**Exercise prompt**.
Continue the text on nursing salaries, starting after its last sentence.

Excerpt to read START

Are you curious about how much a nursing salary is these days? Wondering which types of nurses earn the highest salaries? Would it be helpful to you to understand the industries in which employers pay nurses the best, and which nursing credentials are most valued by employers in the healthcare industry overall? Read on for a better understanding of the various factors that can contribute to nursing salaries.
The Mean and Median Annual Salaries for Nurses in the USA
The Bureau of Labor Statistics gives us detailed information about typical nursing salaries in the USA. According to their website, registered nurses (RNs) were earning median annual salaries of $68,450 as of 2016. An RN’s mean annual salary for this time period was $69,110.
Types of Nurses That Earn the Highest Salaries
Advanced practice nurses (APRNs) typically earn the highest salaries of all nurses in the United States, according to the Bureau of Labor Statistics. This group includes nurse midwives (CNMs), who often provide the same types of services to women that obstetrician gynecologists do; nurse anesthetists (CRNAs), who are responsible for administering anesthesia to their patients; and nurse practitioners (NPs), who are sometimes able to assume the role of primary healthcare provider for their patients. In some states, APRNs are legally able to prescribe medicines for their patients. The nurses acting in these roles all carry a tremendous amount of responsibility for their patients’ health outcomes. As a result, their earning potential is high. As of 2016, this group of nurses was collectively earning median annual salaries calculated at $107,460.
How Academic Credentials Affect Nursing Salaries
APRNs have much more invested in their educations than other types of nurses do. To become an APRN, you need at least a master’s degree.
RNs with bachelor’s degrees typically earn median annual salaries of $68,450.
Licensed vocational nurses earn the lowest salaries, at only $44,090 per year, according to the Bureau of Labor Statistics. These nurses tend to have the least invested in their educations; they typically spend a year or so studying at technical schools or community colleges to earn a certificate or diploma. Their education includes the mandatory amount of supervised clinical experience dictated by the state in which they plan to practice.

Excerpt to read END
Material supplied START

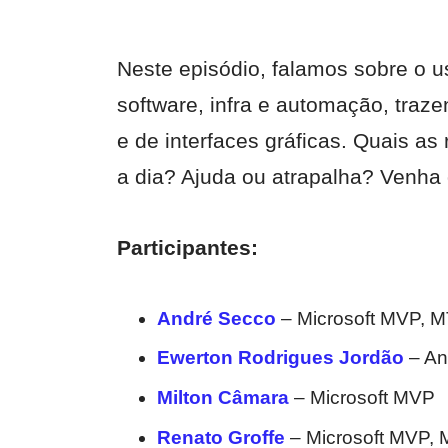
Neste episódio, falamos sobre o 
software, infra e automação, traz
e de interfaces gráficas. Quais a
a dia? Ajuda ou atrapalha? Venha
Participantes:
André Secco
– Microsoft MVP, 
Ewerton Rodrigues Jordão
– An
Milton Câmara
– Microsoft MVP
Renato Groffe
– Microsoft MVP,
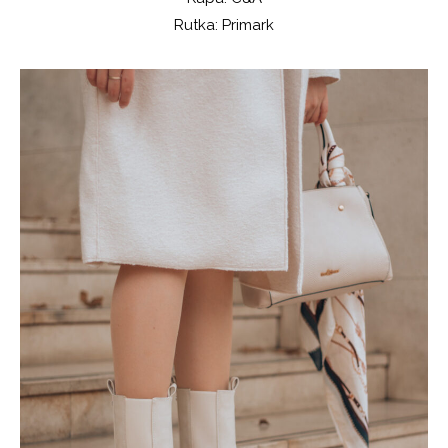
Rutka: Primark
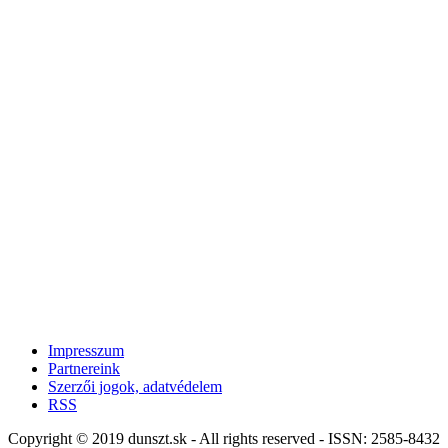
Impresszum
Partnereink
Szerzői jogok, adatvédelem
RSS
Copyright © 2019 dunszt.sk - All rights reserved - ISSN: 2585-8432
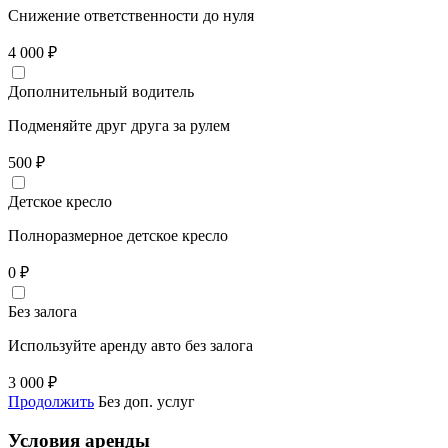
Снижение ответственности до нуля
4 000
₽
Дополнительный водитель
Подменяйте друг друга за рулем
500
₽
Детское кресло
Полноразмерное детское кресло
0
₽
Без залога
Используйте аренду авто без залога
3 000
₽
Продолжить
Без доп. услуг
Условия аренды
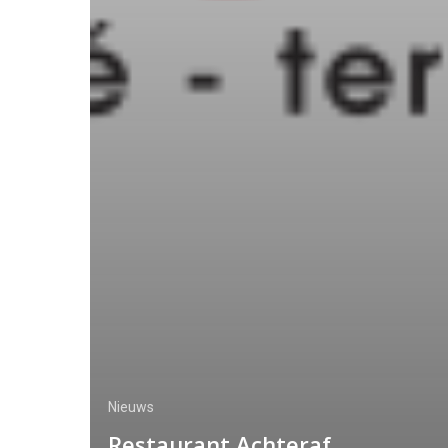
Nieuws
Restaurant Achteraf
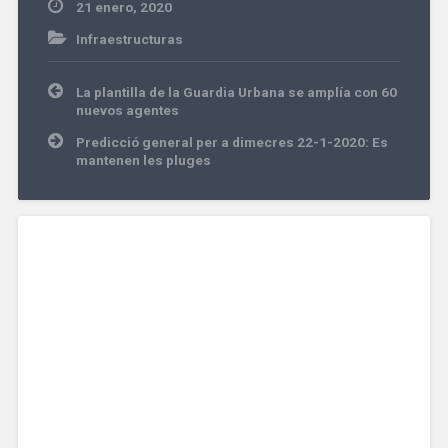
21 enero, 2020
Infraestructuras
Navegación
La plantilla de la Guardia Urbana se amplía con 60
de
nuevos agentes
entradas
Predicció general per a dimecres 22-1-2020: Es
mantenen les pluges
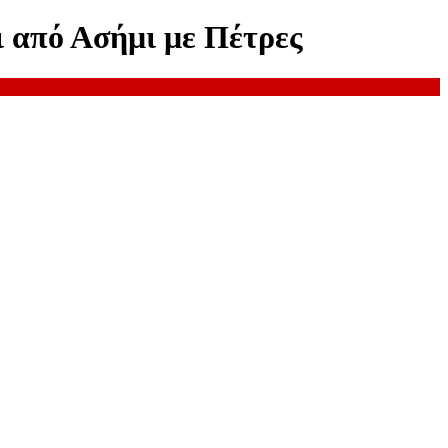
 από Ασήμι με Πέτρες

Material supplied END

**Result of this exercise**.
As you can see, nursing salaries are directly correlated to education levels and academic credentials.
Industries That Pay Nurses Best
In 2016, top-paid nurse midwives worked for local governments and enjoyed annual mean salaries of $127,670, according to the Bureau of Labor Statistics.
RNs working for employers in the personal care services industry earned significantly more than their peers in other industries; in 2016, their mean annual salaries amounted to $85,940. RNs working for lessors of real estate also enjoyed high annual salaries averaging $81,850. Securities brokerages also paid their nurses well; nurses in the securities industry earned mean annual salaries of $81,090 in 2016. In comparison, nurses working at general hospitals earned mean annual salaries of $69,810, and nurses working in home healthcare service environments earned only $65,120.
All the above-mentioned factors are the ones that typically influence a nurse’s salary most significantly. Another important factor is the personal negotiating ability of the nurse at the initial time of hire. Now that you understand the important details regarding what other nurses are getting paid, you’ll be better able to negotiate for a competitive nursing salary if you decide to seek employment as a nurse in the future.